Application Open:
Full-Time
Job Purpose:
The GPU Cluster System Engineer will play a role at the forefront of optimizing performance for GPU clusters and help ensure the healthiness of the cluster. The ideal candidate will have a strong background in GPU architecture, parallel computing, and hands-on experience in system level performance tuning, debug methodologies, and data center management.
Key Responsibilities:
- Performance Optimization: Collaborate with hardware and software teams to enhance the overall performance of GPU clusters, focusing on aspects such as throughput, latency, and GPU utilization.
- Benchmarking and Analysis: Develop and execute comprehensive benchmarking strategies to assess baseline performance, analyze bottlenecks, and identify areas for improvement within GPU cluster environments.
- Cluster Stability: Evaluate the stability of GPU clusters by conducting thorough testing under various workloads, ensuring optimal performance across of the cluster at the large scales.
- Lead and manage the growth of our open-source community from projects such as LLM360.
- Performance Profiling: Utilize profiling tools and methodologies to analyze and identify performance bottlenecks, providing actionable insights for improvement.
- Performance Tuning: Implement optimization strategies, including but not limited to protocol enhancements, load balancing techniques, and parallel processing optimizations.
- Documentation: Create detailed documentation of performance analysis, tuning efforts, and outcomes, providing clear and concise reports for internal teams and stakeholders.
- Collaboration: Work closely with cross-functional teams, including hardware engineers, software developers, and system architects, to integrate performance improvements into the GPU cluster architecture.
- Continuous Learning: Stay current with the latest developments in GPU architectures, parallel processing, and emerging technologies to drive continuous improvement in GPU cluster performance.
Academic Qualifications:
- Bachelor’s Degree or higher in a related technical field (computer science, high performance computing) or the equivalent professional experience.
Professional Experience:
- Proven experience in optimizing the performance of GPU clusters.

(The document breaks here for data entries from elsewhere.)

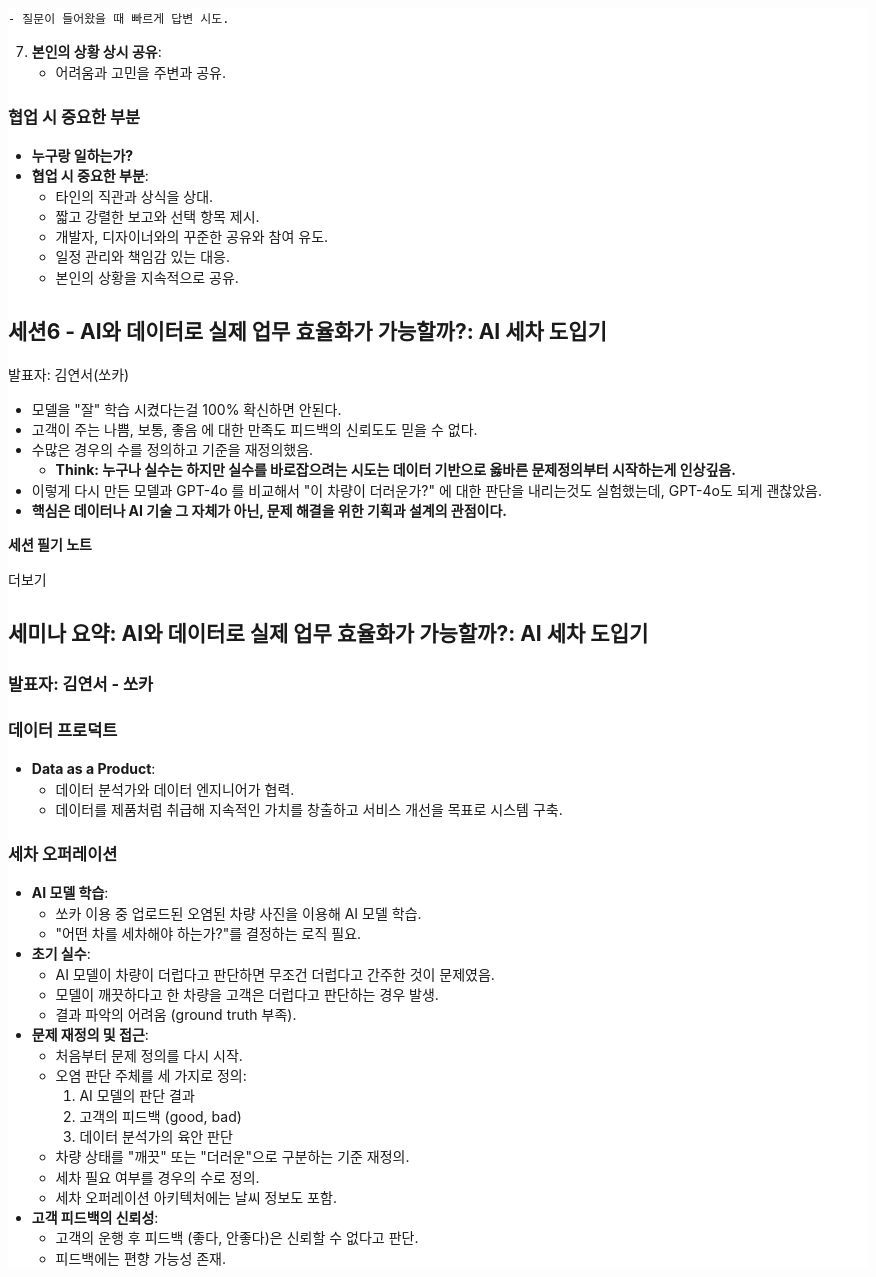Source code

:     - 질문이 들어왔을 때 빠르게 답변 시도.
7.  **본인의 상황 상시 공유**:
    - 어려움과 고민을 주변과 공유.

### 협업 시 중요한 부분

- **누구랑 일하는가?**
- **협업 시 중요한 부분**:
  - 타인의 직관과 상식을 상대.
  - 짧고 강렬한 보고와 선택 항목 제시.
  - 개발자, 디자이너와의 꾸준한 공유와 참여 유도.
  - 일정 관리와 책임감 있는 대응.
  - 본인의 상황을 지속적으로 공유.

## 세션6 - AI와 데이터로 실제 업무 효율화가 가능할까?: AI 세차 도입기

발표자: 김연서(쏘카)

- 모델을 "잘" 학습 시켰다는걸 100% 확신하면 안된다. 
- 고객이 주는 나쁨, 보통, 좋음 에 대한 만족도 피드백의 신뢰도도 믿을 수 없다. 
- 수많은 경우의 수를 정의하고 기준을 재정의했음.
  - **Think: 누구나 실수는 하지만 실수를 바로잡으려는 시도는 데이터 기반으로 옳바른 문제정의부터 시작하는게 인상깊음.**
- 이렇게 다시 만든 모델과 GPT-4o 를 비교해서 "이 차량이 더러운가?" 에 대한 판단을 내리는것도 실험했는데, GPT-4o도 되게 괜찮았음.
- **핵심은 데이터나 AI 기술 그 자체가 아닌, 문제 해결을 위한 기획과 설계의 관점이다.**

**세션 필기 노트**

더보기

## 세미나 요약: AI와 데이터로 실제 업무 효율화가 가능할까?: AI 세차 도입기

### 발표자: 김연서 - 쏘카

### 데이터 프로덕트

- **Data as a Product**:
  - 데이터 분석가와 데이터 엔지니어가 협력.
  - 데이터를 제품처럼 취급해 지속적인 가치를 창출하고 서비스 개선을 목표로 시스템 구축.

### 세차 오퍼레이션

- **AI 모델 학습**:
  - 쏘카 이용 중 업로드된 오염된 차량 사진을 이용해 AI 모델 학습.
  - "어떤 차를 세차해야 하는가?"를 결정하는 로직 필요.
- **초기 실수**:
  - AI 모델이 차량이 더럽다고 판단하면 무조건 더럽다고 간주한 것이 문제였음.
  - 모델이 깨끗하다고 한 차량을 고객은 더럽다고 판단하는 경우 발생.
  - 결과 파악의 어려움 (ground truth 부족).
- **문제 재정의 및 접근**:
  - 처음부터 문제 정의를 다시 시작.
  - 오염 판단 주체를 세 가지로 정의:
    1.  AI 모델의 판단 결과
    2.  고객의 피드백 (good, bad)
    3.  데이터 분석가의 육안 판단
  - 차량 상태를 "깨끗" 또는 "더러운"으로 구분하는 기준 재정의.
  - 세차 필요 여부를 경우의 수로 정의.
  - 세차 오퍼레이션 아키텍처에는 날씨 정보도 포함.
- **고객 피드백의 신뢰성**:
  - 고객의 운행 후 피드백 (좋다, 안좋다)은 신뢰할 수 없다고 판단.
  - 피드백에는 편향 가능성 존재.
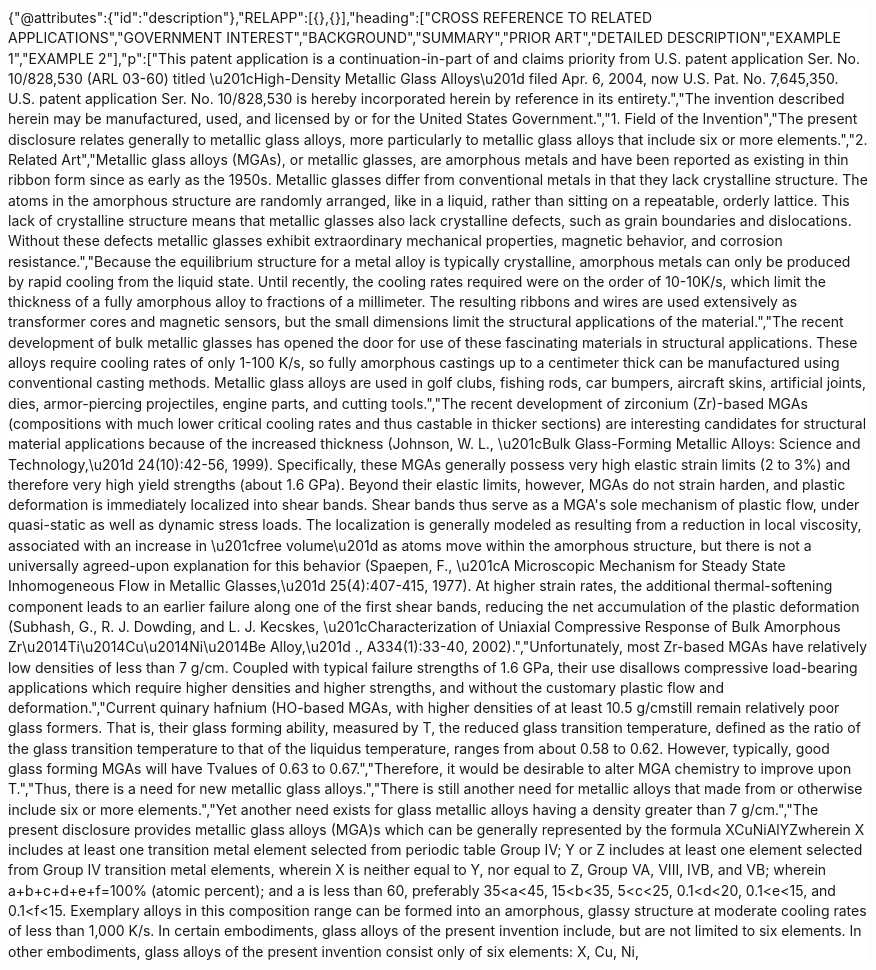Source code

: {"@attributes":{"id":"description"},"RELAPP":[{},{}],"heading":["CROSS REFERENCE TO RELATED APPLICATIONS","GOVERNMENT INTEREST","BACKGROUND","SUMMARY","PRIOR ART","DETAILED DESCRIPTION","EXAMPLE 1","EXAMPLE 2"],"p":["This patent application is a continuation-in-part of and claims priority from U.S. patent application Ser. No. 10\/828,530 (ARL 03-60) titled \u201cHigh-Density Metallic Glass Alloys\u201d filed Apr. 6, 2004, now U.S. Pat. No. 7,645,350. U.S. patent application Ser. No. 10\/828,530 is hereby incorporated herein by reference in its entirety.","The invention described herein may be manufactured, used, and licensed by or for the United States Government.","1. Field of the Invention","The present disclosure relates generally to metallic glass alloys, more particularly to metallic glass alloys that include six or more elements.","2. Related Art","Metallic glass alloys (MGAs), or metallic glasses, are amorphous metals and have been reported as existing in thin ribbon form since as early as the 1950s. Metallic glasses differ from conventional metals in that they lack crystalline structure. The atoms in the amorphous structure are randomly arranged, like in a liquid, rather than sitting on a repeatable, orderly lattice. This lack of crystalline structure means that metallic glasses also lack crystalline defects, such as grain boundaries and dislocations. Without these defects metallic glasses exhibit extraordinary mechanical properties, magnetic behavior, and corrosion resistance.","Because the equilibrium structure for a metal alloy is typically crystalline, amorphous metals can only be produced by rapid cooling from the liquid state. Until recently, the cooling rates required were on the order of 10-10K\/s, which limit the thickness of a fully amorphous alloy to fractions of a millimeter. The resulting ribbons and wires are used extensively as transformer cores and magnetic sensors, but the small dimensions limit the structural applications of the material.","The recent development of bulk metallic glasses has opened the door for use of these fascinating materials in structural applications. These alloys require cooling rates of only 1-100 K\/s, so fully amorphous castings up to a centimeter thick can be manufactured using conventional casting methods. Metallic glass alloys are used in golf clubs, fishing rods, car bumpers, aircraft skins, artificial joints, dies, armor-piercing projectiles, engine parts, and cutting tools.","The recent development of zirconium (Zr)-based MGAs (compositions with much lower critical cooling rates and thus castable in thicker sections) are interesting candidates for structural material applications because of the increased thickness (Johnson, W. L., \u201cBulk Glass-Forming Metallic Alloys: Science and Technology,\u201d 24(10):42-56, 1999). Specifically, these MGAs generally possess very high elastic strain limits (2 to 3%) and therefore very high yield strengths (about 1.6 GPa). Beyond their elastic limits, however, MGAs do not strain harden, and plastic deformation is immediately localized into shear bands. Shear bands thus serve as a MGA's sole mechanism of plastic flow, under quasi-static as well as dynamic stress loads. The localization is generally modeled as resulting from a reduction in local viscosity, associated with an increase in \u201cfree volume\u201d as atoms move within the amorphous structure, but there is not a universally agreed-upon explanation for this behavior (Spaepen, F., \u201cA Microscopic Mechanism for Steady State Inhomogeneous Flow in Metallic Glasses,\u201d 25(4):407-415, 1977). At higher strain rates, the additional thermal-softening component leads to an earlier failure along one of the first shear bands, reducing the net accumulation of the plastic deformation (Subhash, G., R. J. Dowding, and L. J. Kecskes, \u201cCharacterization of Uniaxial Compressive Response of Bulk Amorphous Zr\u2014Ti\u2014Cu\u2014Ni\u2014Be Alloy,\u201d ., A334(1):33-40, 2002).","Unfortunately, most Zr-based MGAs have relatively low densities of less than 7 g\/cm. Coupled with typical failure strengths of 1.6 GPa, their use disallows compressive load-bearing applications which require higher densities and higher strengths, and without the customary plastic flow and deformation.","Current quinary hafnium (HO-based MGAs, with higher densities of at least 10.5 g\/cmstill remain relatively poor glass formers. That is, their glass forming ability, measured by T, the reduced glass transition temperature, defined as the ratio of the glass transition temperature to that of the liquidus temperature, ranges from about 0.58 to 0.62. However, typically, good glass forming MGAs will have Tvalues of 0.63 to 0.67.","Therefore, it would be desirable to alter MGA chemistry to improve upon T.","Thus, there is a need for new metallic glass alloys.","There is still another need for metallic alloys that made from or otherwise include six or more elements.","Yet another need exists for glass metallic alloys having a density greater than 7 g\/cm.","The present disclosure provides metallic glass alloys (MGA)s which can be generally represented by the formula XCuNiAlYZwherein X includes at least one transition metal element selected from periodic table Group IV; Y or Z includes at least one element selected from Group IV transition metal elements, wherein X is neither equal to Y, nor equal to Z, Group VA, VIII, IVB, and VB; wherein a+b+c+d+e+f=100% (atomic percent); and a is less than 60, preferably 35<a<45, 15<b<35, 5<c<25, 0.1<d<20, 0.1<e<15, and 0.1<f<15. Exemplary alloys in this composition range can be formed into an amorphous, glassy structure at moderate cooling rates of less than 1,000 K\/s. In certain embodiments, glass alloys of the present invention include, but are not limited to six elements. In other embodiments, glass alloys of the present invention consist only of six elements: X, Cu, Ni,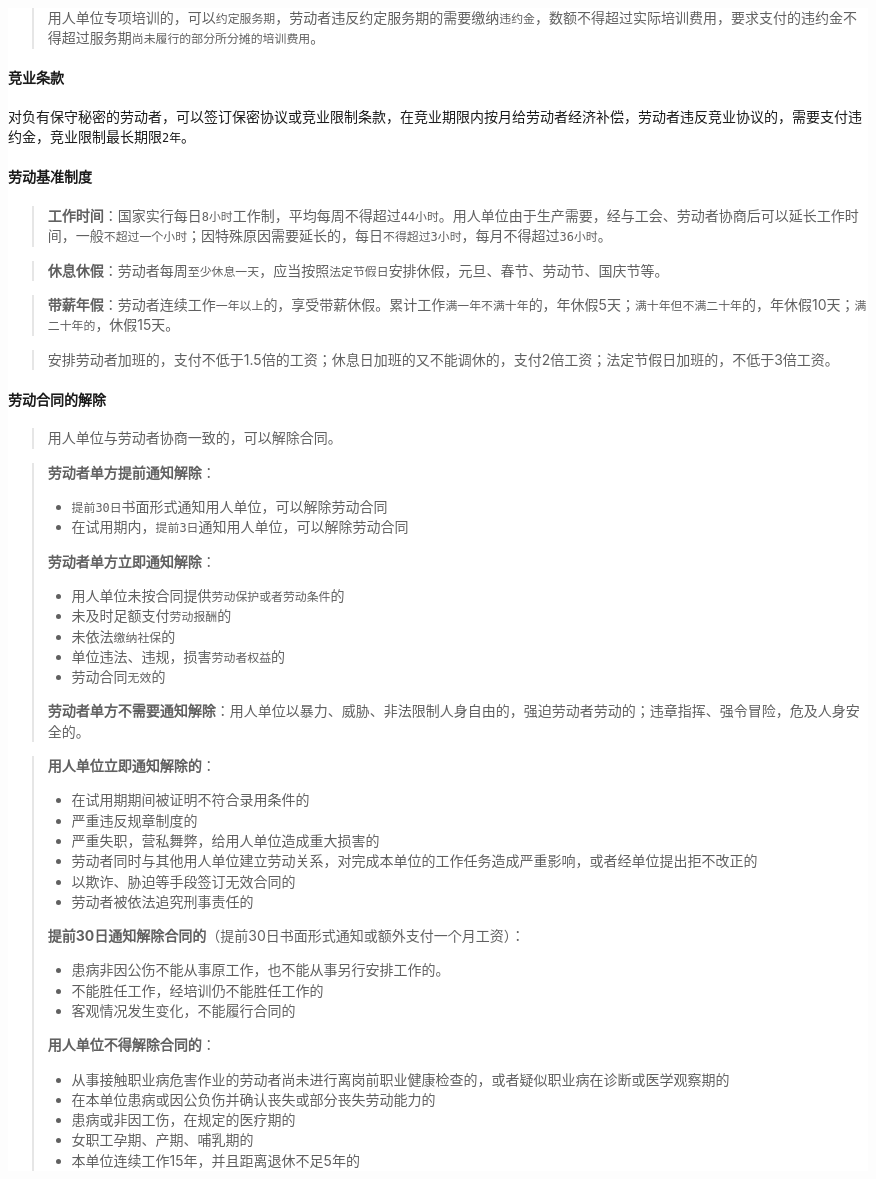 > 用人单位专项培训的，可以`约定服务期`，劳动者违反约定服务期的需要缴纳`违约金`，数额不得超过实际培训费用，要求支付的违约金不得超过服务期`尚未履行的部分所分摊的培训费用`。


#### 竞业条款

对负有保守秘密的劳动者，可以签订保密协议或竞业限制条款，在竞业期限内按月给劳动者经济补偿，劳动者违反竞业协议的，需要支付违约金，竞业限制最长期限`2年`。


#### 劳动基准制度

> **工作时间**：国家实行每日`8小时`工作制，平均每周不得超过`44小时`。用人单位由于生产需要，经与工会、劳动者协商后可以延长工作时间，一般`不超过一个小时`；因特殊原因需要延长的，每日`不得超过3小时`，每月不得超过`36小时`。

> **休息休假**：劳动者每周`至少休息一天`，应当按照`法定节假日`安排休假，元旦、春节、劳动节、国庆节等。

> **带薪年假**：劳动者连续工作`一年以上`的，享受带薪休假。累计工作`满一年不满十年`的，年休假5天；`满十年但不满二十年`的，年休假10天；`满二十年的`，休假15天。

> 安排劳动者加班的，支付不低于1.5倍的工资；休息日加班的又不能调休的，支付2倍工资；法定节假日加班的，不低于3倍工资。


#### 劳动合同的解除

> 用人单位与劳动者协商一致的，可以解除合同。


> **劳动者单方提前通知解除**：
> * `提前30日`书面形式通知用人单位，可以解除劳动合同
> * 在试用期内，`提前3日`通知用人单位，可以解除劳动合同
>
> **劳动者单方立即通知解除**：
> * 用人单位未按合同提供`劳动保护或者劳动条件`的
> * 未及时足额支付`劳动报酬`的
> * 未依法`缴纳社保`的
> * 单位违法、违规，损害`劳动者权益`的
> * 劳动合同`无效`的
>
> **劳动者单方不需要通知解除**：用人单位以暴力、威胁、非法限制人身自由的，强迫劳动者劳动的；违章指挥、强令冒险，危及人身安全的。

> **用人单位立即通知解除的**：
> * 在试用期期间被证明不符合录用条件的
> * 严重违反规章制度的
> * 严重失职，营私舞弊，给用人单位造成重大损害的
> * 劳动者同时与其他用人单位建立劳动关系，对完成本单位的工作任务造成严重影响，或者经单位提出拒不改正的
> * 以欺诈、胁迫等手段签订无效合同的
> * 劳动者被依法追究刑事责任的
>
> **提前30日通知解除合同的**（提前30日书面形式通知或额外支付一个月工资）：
> * 患病非因公伤不能从事原工作，也不能从事另行安排工作的。
> * 不能胜任工作，经培训仍不能胜任工作的
> * 客观情况发生变化，不能履行合同的
>
> **用人单位不得解除合同的**：
> * 从事接触职业病危害作业的劳动者尚未进行离岗前职业健康检查的，或者疑似职业病在诊断或医学观察期的
> * 在本单位患病或因公负伤并确认丧失或部分丧失劳动能力的
> * 患病或非因工伤，在规定的医疗期的
> * 女职工孕期、产期、哺乳期的
> * 本单位连续工作15年，并且距离退休不足5年的
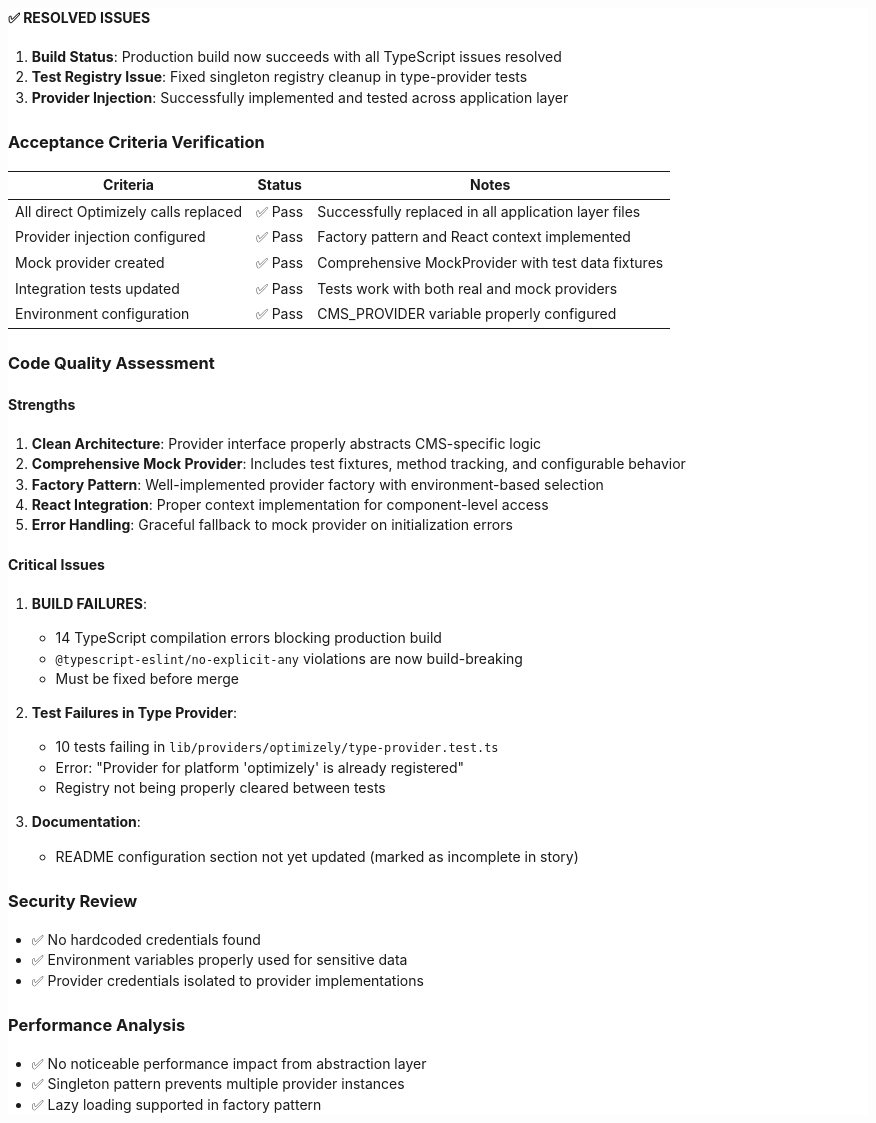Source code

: #### ✅ RESOLVED ISSUES
1. **Build Status**: Production build now succeeds with all TypeScript issues resolved
2. **Test Registry Issue**: Fixed singleton registry cleanup in type-provider tests
3. **Provider Injection**: Successfully implemented and tested across application layer

### Acceptance Criteria Verification

| Criteria | Status | Notes |
|----------|--------|-------|
| All direct Optimizely calls replaced | ✅ Pass | Successfully replaced in all application layer files |
| Provider injection configured | ✅ Pass | Factory pattern and React context implemented |
| Mock provider created | ✅ Pass | Comprehensive MockProvider with test data fixtures |
| Integration tests updated | ✅ Pass | Tests work with both real and mock providers |
| Environment configuration | ✅ Pass | CMS_PROVIDER variable properly configured |

### Code Quality Assessment

#### Strengths
1. **Clean Architecture**: Provider interface properly abstracts CMS-specific logic
2. **Comprehensive Mock Provider**: Includes test fixtures, method tracking, and configurable behavior
3. **Factory Pattern**: Well-implemented provider factory with environment-based selection
4. **React Integration**: Proper context implementation for component-level access
5. **Error Handling**: Graceful fallback to mock provider on initialization errors

#### Critical Issues
1. **BUILD FAILURES**: 
   - 14 TypeScript compilation errors blocking production build
   - `@typescript-eslint/no-explicit-any` violations are now build-breaking
   - Must be fixed before merge

2. **Test Failures in Type Provider**: 
   - 10 tests failing in `lib/providers/optimizely/type-provider.test.ts`
   - Error: "Provider for platform 'optimizely' is already registered"
   - Registry not being properly cleared between tests

3. **Documentation**:
   - README configuration section not yet updated (marked as incomplete in story)

### Security Review
- ✅ No hardcoded credentials found
- ✅ Environment variables properly used for sensitive data
- ✅ Provider credentials isolated to provider implementations

### Performance Analysis
- ✅ No noticeable performance impact from abstraction layer
- ✅ Singleton pattern prevents multiple provider instances
- ✅ Lazy loading supported in factory pattern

- Strong understanding of GPU architectures, parallel computing concepts, and network protocols.
- Proficiency in scripting languages (e.g., Python, Bash) for automation and performance analysis.
- Experience with system level performance analysis tools and methodologies for GPU clusters.
- Analytical mindset with excellent problem-solving and debug skills.
- Familiarity with cluster management tools and systems.
- Excellent communication and collaboration skills for effective teamwork.
- RDMA network configuration, troubleshooting and performance tuning.
- Linux kernel networking expertise.
- Machine learning and/or HPC system design.